The company selling that medication must adhere to strict guidelines so as to not market it for any purpose other than that specific indication. However, medical professionals (Doctors, Nurse Practitioners, and Physicians Assistants, for example) could recommend and prescribe that medication for any purpose they chose. If Trazodone Hydrochloride is indicated for Major Depressive Disorder, but Dr. Brown finds that when their patient tried the Trazodone for depression it was not helpful for depression, but it produced some of the best sleep the patient has ever had, Dr. Brown may now start prescribing Trazodone for patients with Insomnia. This is the essence of off-label medication use.
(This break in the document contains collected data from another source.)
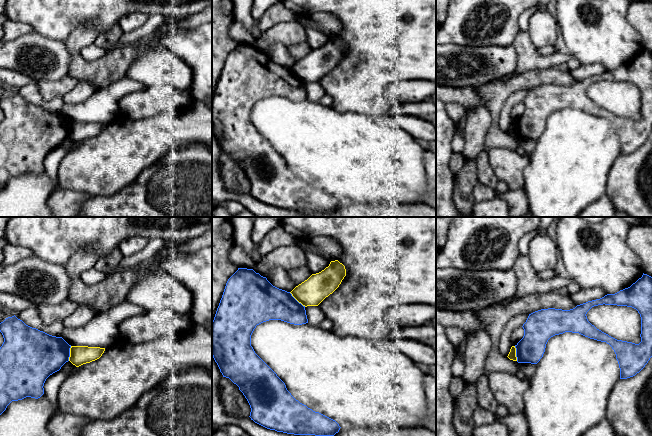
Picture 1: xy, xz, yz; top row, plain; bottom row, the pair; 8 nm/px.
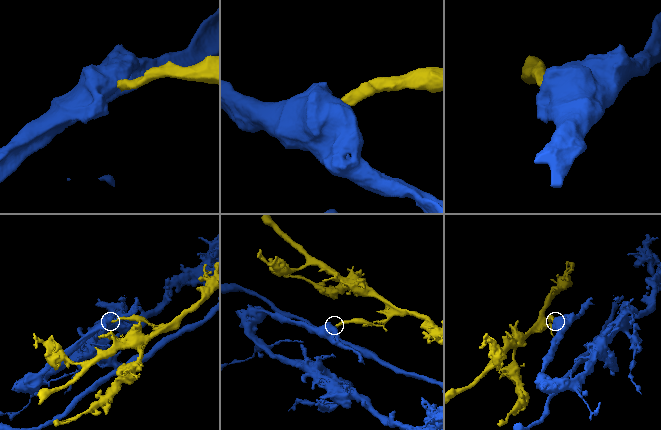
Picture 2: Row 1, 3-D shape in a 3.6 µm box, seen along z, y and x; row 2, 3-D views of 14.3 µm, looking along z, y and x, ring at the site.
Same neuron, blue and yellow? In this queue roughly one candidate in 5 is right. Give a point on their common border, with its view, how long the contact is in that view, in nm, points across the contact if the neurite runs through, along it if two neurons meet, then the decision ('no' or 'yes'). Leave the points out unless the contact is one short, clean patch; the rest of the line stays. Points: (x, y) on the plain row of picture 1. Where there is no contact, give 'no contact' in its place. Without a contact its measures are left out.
meets blue in xz at (296, 76); contact 180 nm long; border along xz (289, 68), (305, 82); no

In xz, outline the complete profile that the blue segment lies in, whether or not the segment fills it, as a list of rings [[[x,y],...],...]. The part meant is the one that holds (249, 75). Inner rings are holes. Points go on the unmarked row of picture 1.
[[[238,44],[226,59],[212,97],[212,132],[220,148],[239,163],[250,181],[249,193],[255,199],[287,210],[334,212],[341,204],[339,200],[296,176],[285,159],[251,122],[251,111],[256,102],[269,96],[281,96],[294,101],[308,99],[305,82],[290,68],[273,62],[266,53],[253,45]]]

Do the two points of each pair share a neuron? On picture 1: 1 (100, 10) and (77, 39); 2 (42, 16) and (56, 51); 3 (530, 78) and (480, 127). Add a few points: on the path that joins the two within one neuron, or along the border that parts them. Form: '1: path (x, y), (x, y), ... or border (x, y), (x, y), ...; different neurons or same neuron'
1: border (97, 31), (91, 27), (76, 27), (67, 39); different neurons
2: border (35, 31), (63, 42); different neurons
3: border (479, 96), (491, 118), (491, 129), (485, 140); different neurons

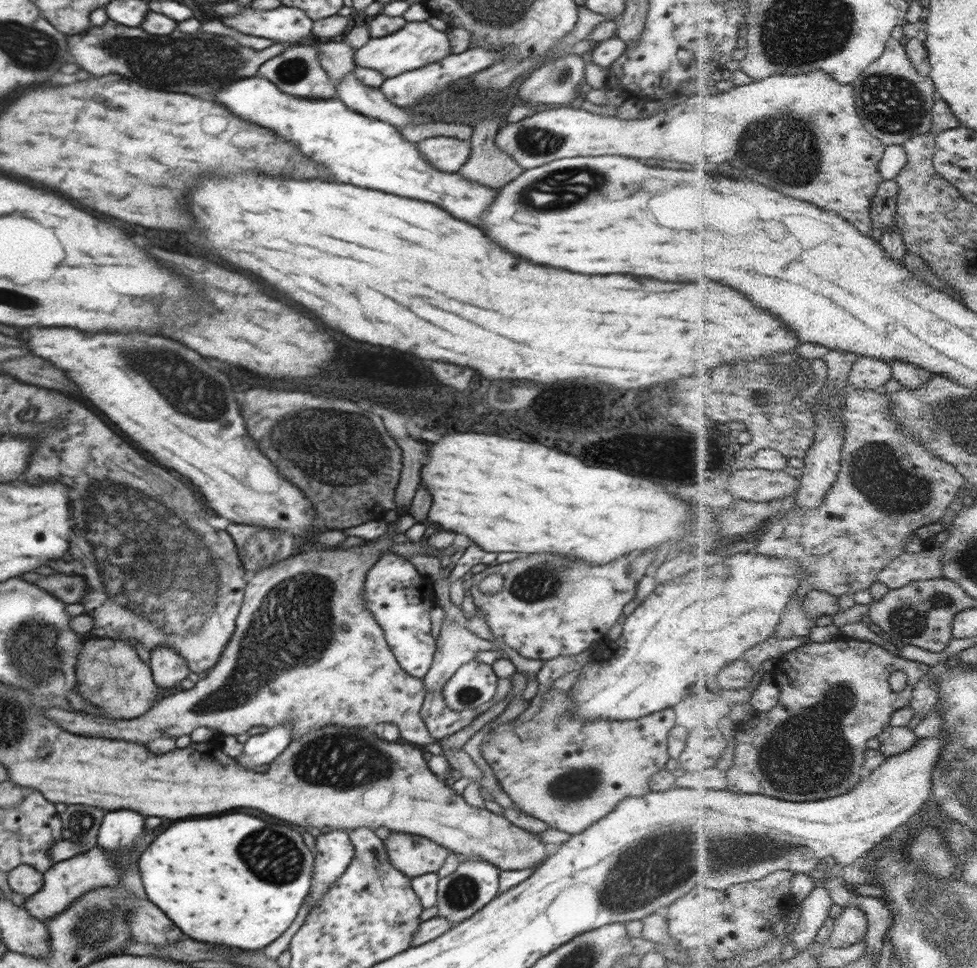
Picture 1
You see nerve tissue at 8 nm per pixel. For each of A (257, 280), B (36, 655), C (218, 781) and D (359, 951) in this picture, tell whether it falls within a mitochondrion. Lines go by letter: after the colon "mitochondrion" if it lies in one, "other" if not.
A: other
B: mitochondrion
C: other
D: other

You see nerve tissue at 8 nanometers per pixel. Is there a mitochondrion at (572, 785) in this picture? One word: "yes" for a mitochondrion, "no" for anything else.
yes

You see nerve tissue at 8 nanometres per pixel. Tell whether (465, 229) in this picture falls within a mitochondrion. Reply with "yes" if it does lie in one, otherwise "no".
no

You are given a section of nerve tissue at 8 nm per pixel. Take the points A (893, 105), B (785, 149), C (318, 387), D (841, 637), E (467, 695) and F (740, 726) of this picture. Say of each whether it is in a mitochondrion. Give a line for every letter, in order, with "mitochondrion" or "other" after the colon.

If the company had known that Trazodone was going to be highly effective against insomnia, they probably would have researched it for that purpose. However, here we are years later and their patent is about to expire so they decide to do no more research on Trazodone as it would not be cost effective to do so (the company would likely lose money on such a project).
Most insurance companies through the years have paid for medications that were used off-label. That has started to change as belt tightening has caused some companies to restrict payments to medications with indications for a particular illness. Sometimes the insurance companies just want to confirm that the medicine being prescribed actually works for the illness for which it is being prescribed. Other times there may be other reasons the insurance company will not pay for a certain medicine. This is a reason that we need to put concise and extensive notes in the chart about why we are using a certain medicine and how patients are doing on that medicine.